Brief
In full and without alteration, copy the listing.

Dataset records
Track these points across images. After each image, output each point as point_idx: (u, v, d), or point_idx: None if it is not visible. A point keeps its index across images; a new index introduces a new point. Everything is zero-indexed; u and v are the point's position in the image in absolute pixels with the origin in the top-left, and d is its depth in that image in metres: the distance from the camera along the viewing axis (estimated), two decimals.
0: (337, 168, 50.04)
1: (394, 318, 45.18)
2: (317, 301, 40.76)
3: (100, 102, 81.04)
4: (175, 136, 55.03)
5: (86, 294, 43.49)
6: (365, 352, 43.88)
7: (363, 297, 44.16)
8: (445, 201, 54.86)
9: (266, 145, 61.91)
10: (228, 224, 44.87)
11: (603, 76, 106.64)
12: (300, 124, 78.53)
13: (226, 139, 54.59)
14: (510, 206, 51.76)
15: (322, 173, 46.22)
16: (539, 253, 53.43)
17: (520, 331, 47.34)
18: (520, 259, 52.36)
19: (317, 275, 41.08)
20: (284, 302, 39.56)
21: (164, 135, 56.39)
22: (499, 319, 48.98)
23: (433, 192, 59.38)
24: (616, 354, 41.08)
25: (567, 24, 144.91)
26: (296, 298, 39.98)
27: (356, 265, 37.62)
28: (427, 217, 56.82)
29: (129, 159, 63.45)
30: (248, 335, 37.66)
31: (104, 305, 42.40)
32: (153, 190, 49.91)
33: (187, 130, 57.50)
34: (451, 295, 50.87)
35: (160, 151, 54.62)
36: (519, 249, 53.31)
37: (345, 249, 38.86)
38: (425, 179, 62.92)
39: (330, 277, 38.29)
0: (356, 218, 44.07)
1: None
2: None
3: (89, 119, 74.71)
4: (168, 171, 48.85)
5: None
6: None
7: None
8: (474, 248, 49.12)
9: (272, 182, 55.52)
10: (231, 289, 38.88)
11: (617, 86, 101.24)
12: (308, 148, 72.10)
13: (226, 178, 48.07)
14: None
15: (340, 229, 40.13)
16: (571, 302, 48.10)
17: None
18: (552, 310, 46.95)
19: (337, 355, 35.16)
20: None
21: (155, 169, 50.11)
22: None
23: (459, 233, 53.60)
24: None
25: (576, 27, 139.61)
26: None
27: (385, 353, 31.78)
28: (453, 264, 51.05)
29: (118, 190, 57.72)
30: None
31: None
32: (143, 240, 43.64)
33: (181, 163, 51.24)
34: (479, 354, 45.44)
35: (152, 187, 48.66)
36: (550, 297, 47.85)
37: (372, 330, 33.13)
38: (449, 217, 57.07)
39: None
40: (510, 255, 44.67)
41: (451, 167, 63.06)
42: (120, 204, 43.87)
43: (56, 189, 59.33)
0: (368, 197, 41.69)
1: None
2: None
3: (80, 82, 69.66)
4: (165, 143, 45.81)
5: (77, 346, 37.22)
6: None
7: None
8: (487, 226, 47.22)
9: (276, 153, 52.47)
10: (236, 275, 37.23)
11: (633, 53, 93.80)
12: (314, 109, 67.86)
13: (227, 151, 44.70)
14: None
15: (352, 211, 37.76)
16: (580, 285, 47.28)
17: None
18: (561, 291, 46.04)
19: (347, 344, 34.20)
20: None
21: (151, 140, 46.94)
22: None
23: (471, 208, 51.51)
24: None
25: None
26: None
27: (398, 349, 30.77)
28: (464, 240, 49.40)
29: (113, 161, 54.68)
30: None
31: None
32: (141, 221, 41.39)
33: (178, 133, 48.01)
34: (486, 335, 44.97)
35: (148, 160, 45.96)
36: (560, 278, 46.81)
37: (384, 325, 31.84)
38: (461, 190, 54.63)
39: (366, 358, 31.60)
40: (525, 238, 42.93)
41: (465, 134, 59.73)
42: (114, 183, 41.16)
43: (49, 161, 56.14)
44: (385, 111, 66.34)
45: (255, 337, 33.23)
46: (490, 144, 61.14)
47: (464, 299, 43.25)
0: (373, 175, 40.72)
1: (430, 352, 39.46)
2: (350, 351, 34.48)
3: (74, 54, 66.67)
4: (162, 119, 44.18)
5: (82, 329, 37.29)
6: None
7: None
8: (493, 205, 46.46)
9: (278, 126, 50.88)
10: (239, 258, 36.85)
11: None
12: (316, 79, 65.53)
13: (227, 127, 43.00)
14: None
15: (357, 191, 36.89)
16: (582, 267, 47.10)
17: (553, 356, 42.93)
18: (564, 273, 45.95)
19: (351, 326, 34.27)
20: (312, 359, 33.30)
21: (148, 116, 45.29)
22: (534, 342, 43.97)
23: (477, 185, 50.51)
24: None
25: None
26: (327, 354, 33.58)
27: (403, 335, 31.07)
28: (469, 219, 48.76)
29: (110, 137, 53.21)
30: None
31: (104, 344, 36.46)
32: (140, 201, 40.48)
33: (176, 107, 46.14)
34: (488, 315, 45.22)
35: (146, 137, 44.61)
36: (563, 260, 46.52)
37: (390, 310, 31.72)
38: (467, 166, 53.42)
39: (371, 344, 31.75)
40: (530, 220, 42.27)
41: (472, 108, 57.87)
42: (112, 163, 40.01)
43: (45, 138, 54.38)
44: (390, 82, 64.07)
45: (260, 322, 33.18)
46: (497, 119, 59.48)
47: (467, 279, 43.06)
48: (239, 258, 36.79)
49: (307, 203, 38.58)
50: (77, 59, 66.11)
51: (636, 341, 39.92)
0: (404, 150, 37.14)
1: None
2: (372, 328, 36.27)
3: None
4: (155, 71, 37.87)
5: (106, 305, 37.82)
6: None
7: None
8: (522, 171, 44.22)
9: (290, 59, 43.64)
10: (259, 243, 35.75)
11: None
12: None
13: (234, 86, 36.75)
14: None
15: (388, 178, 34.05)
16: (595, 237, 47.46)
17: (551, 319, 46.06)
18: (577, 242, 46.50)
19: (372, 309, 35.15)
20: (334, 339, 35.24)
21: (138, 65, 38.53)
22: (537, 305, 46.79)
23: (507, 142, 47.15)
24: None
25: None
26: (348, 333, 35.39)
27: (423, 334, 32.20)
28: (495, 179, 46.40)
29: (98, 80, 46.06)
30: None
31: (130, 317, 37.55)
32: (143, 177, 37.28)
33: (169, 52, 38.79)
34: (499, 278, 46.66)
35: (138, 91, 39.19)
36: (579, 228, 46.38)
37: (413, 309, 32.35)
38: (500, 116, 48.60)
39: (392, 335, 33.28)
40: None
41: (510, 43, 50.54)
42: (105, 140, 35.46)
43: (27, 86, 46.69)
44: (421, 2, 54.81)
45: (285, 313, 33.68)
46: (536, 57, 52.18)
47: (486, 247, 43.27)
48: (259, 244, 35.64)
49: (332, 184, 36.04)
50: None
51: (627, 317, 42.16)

Result
Track these points across images. After each image, output each point as point_idx: (u, v, d), or point_idx: None if it is not visible. A point keeps its index across images; a new index introduces a new point. Everything is zero-indexed; u and v are the point's position in the image in absolute pixels with the origin in the top-left, and d is its depth in that image in metres: the distance from the camera along the viewing axis (estimated), two decimals.
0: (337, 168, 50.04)
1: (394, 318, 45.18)
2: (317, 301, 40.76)
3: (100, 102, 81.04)
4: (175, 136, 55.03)
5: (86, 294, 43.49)
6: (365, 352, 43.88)
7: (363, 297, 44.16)
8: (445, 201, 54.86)
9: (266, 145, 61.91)
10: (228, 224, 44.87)
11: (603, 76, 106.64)
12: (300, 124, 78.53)
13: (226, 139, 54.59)
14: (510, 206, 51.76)
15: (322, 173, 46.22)
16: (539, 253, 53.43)
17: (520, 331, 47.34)
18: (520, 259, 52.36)
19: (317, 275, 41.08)
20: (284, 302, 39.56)
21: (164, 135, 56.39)
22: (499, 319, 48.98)
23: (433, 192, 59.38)
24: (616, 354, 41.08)
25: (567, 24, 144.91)
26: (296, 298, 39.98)
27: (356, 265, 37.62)
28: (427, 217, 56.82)
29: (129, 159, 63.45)
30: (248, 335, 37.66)
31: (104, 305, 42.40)
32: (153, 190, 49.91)
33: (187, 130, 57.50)
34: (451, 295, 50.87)
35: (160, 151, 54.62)
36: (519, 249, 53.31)
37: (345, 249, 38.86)
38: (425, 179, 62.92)
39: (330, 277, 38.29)
0: (356, 218, 44.07)
1: None
2: None
3: (89, 119, 74.71)
4: (168, 171, 48.85)
5: None
6: None
7: None
8: (474, 248, 49.12)
9: (272, 182, 55.52)
10: (231, 289, 38.88)
11: (617, 86, 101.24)
12: (308, 148, 72.10)
13: (226, 178, 48.07)
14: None
15: (340, 229, 40.13)
16: (571, 302, 48.10)
17: None
18: (552, 310, 46.95)
19: (337, 355, 35.16)
20: None
21: (155, 169, 50.11)
22: None
23: (459, 233, 53.60)
24: None
25: (576, 27, 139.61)
26: None
27: (385, 353, 31.78)
28: (453, 264, 51.05)
29: (118, 190, 57.72)
30: None
31: None
32: (143, 240, 43.64)
33: (181, 163, 51.24)
34: (479, 354, 45.44)
35: (152, 187, 48.66)
36: (550, 297, 47.85)
37: (372, 330, 33.13)
38: (449, 217, 57.07)
39: None
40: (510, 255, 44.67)
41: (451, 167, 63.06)
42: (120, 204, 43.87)
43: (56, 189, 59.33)
0: (368, 197, 41.69)
1: None
2: None
3: (80, 82, 69.66)
4: (165, 143, 45.81)
5: (77, 346, 37.22)
6: None
7: None
8: (487, 226, 47.22)
9: (276, 153, 52.47)
10: (236, 275, 37.23)
11: (633, 53, 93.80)
12: (314, 109, 67.86)
13: (227, 151, 44.70)
14: None
15: (352, 211, 37.76)
16: (580, 285, 47.28)
17: None
18: (561, 291, 46.04)
19: (347, 344, 34.20)
20: None
21: (151, 140, 46.94)
22: None
23: (471, 208, 51.51)
24: None
25: None
26: None
27: (398, 349, 30.77)
28: (464, 240, 49.40)
29: (113, 161, 54.68)
30: None
31: None
32: (141, 221, 41.39)
33: (178, 133, 48.01)
34: (486, 335, 44.97)
35: (148, 160, 45.96)
36: (560, 278, 46.81)
37: (384, 325, 31.84)
38: (461, 190, 54.63)
39: (366, 358, 31.60)
40: (525, 238, 42.93)
41: (465, 134, 59.73)
42: (114, 183, 41.16)
43: (49, 161, 56.14)
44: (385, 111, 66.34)
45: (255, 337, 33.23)
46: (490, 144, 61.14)
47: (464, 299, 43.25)
0: (373, 175, 40.72)
1: (430, 352, 39.46)
2: (350, 351, 34.48)
3: (74, 54, 66.67)
4: (162, 119, 44.18)
5: (82, 329, 37.29)
6: None
7: None
8: (493, 205, 46.46)
9: (278, 126, 50.88)
10: (239, 258, 36.85)
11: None
12: (316, 79, 65.53)
13: (227, 127, 43.00)
14: None
15: (357, 191, 36.89)
16: (582, 267, 47.10)
17: (553, 356, 42.93)
18: (564, 273, 45.95)
19: (351, 326, 34.27)
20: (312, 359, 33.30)
21: (148, 116, 45.29)
22: (534, 342, 43.97)
23: (477, 185, 50.51)
24: None
25: None
26: (327, 354, 33.58)
27: (403, 335, 31.07)
28: (469, 219, 48.76)
29: (110, 137, 53.21)
30: None
31: (104, 344, 36.46)
32: (140, 201, 40.48)
33: (176, 107, 46.14)
34: (488, 315, 45.22)
35: (146, 137, 44.61)
36: (563, 260, 46.52)
37: (390, 310, 31.72)
38: (467, 166, 53.42)
39: (371, 344, 31.75)
40: (530, 220, 42.27)
41: (472, 108, 57.87)
42: (112, 163, 40.01)
43: (45, 138, 54.38)
44: (390, 82, 64.07)
45: (260, 322, 33.18)
46: (497, 119, 59.48)
47: (467, 279, 43.06)
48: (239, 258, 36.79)
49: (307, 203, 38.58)
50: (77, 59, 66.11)
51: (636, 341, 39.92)
0: (404, 150, 37.14)
1: None
2: (372, 328, 36.27)
3: None
4: (155, 71, 37.87)
5: (106, 305, 37.82)
6: None
7: None
8: (522, 171, 44.22)
9: (290, 59, 43.64)
10: (259, 243, 35.75)
11: None
12: None
13: (234, 86, 36.75)
14: None
15: (388, 178, 34.05)
16: (595, 237, 47.46)
17: (551, 319, 46.06)
18: (577, 242, 46.50)
19: (372, 309, 35.15)
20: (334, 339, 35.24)
21: (138, 65, 38.53)
22: (537, 305, 46.79)
23: (507, 142, 47.15)
24: None
25: None
26: (348, 333, 35.39)
27: (423, 334, 32.20)
28: (495, 179, 46.40)
29: (98, 80, 46.06)
30: None
31: (130, 317, 37.55)
32: (143, 177, 37.28)
33: (169, 52, 38.79)
34: (499, 278, 46.66)
35: (138, 91, 39.19)
36: (579, 228, 46.38)
37: (413, 309, 32.35)
38: (500, 116, 48.60)
39: (392, 335, 33.28)
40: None
41: (510, 43, 50.54)
42: (105, 140, 35.46)
43: (27, 86, 46.69)
44: (421, 2, 54.81)
45: (285, 313, 33.68)
46: (536, 57, 52.18)
47: (486, 247, 43.27)
48: (259, 244, 35.64)
49: (332, 184, 36.04)
50: None
51: (627, 317, 42.16)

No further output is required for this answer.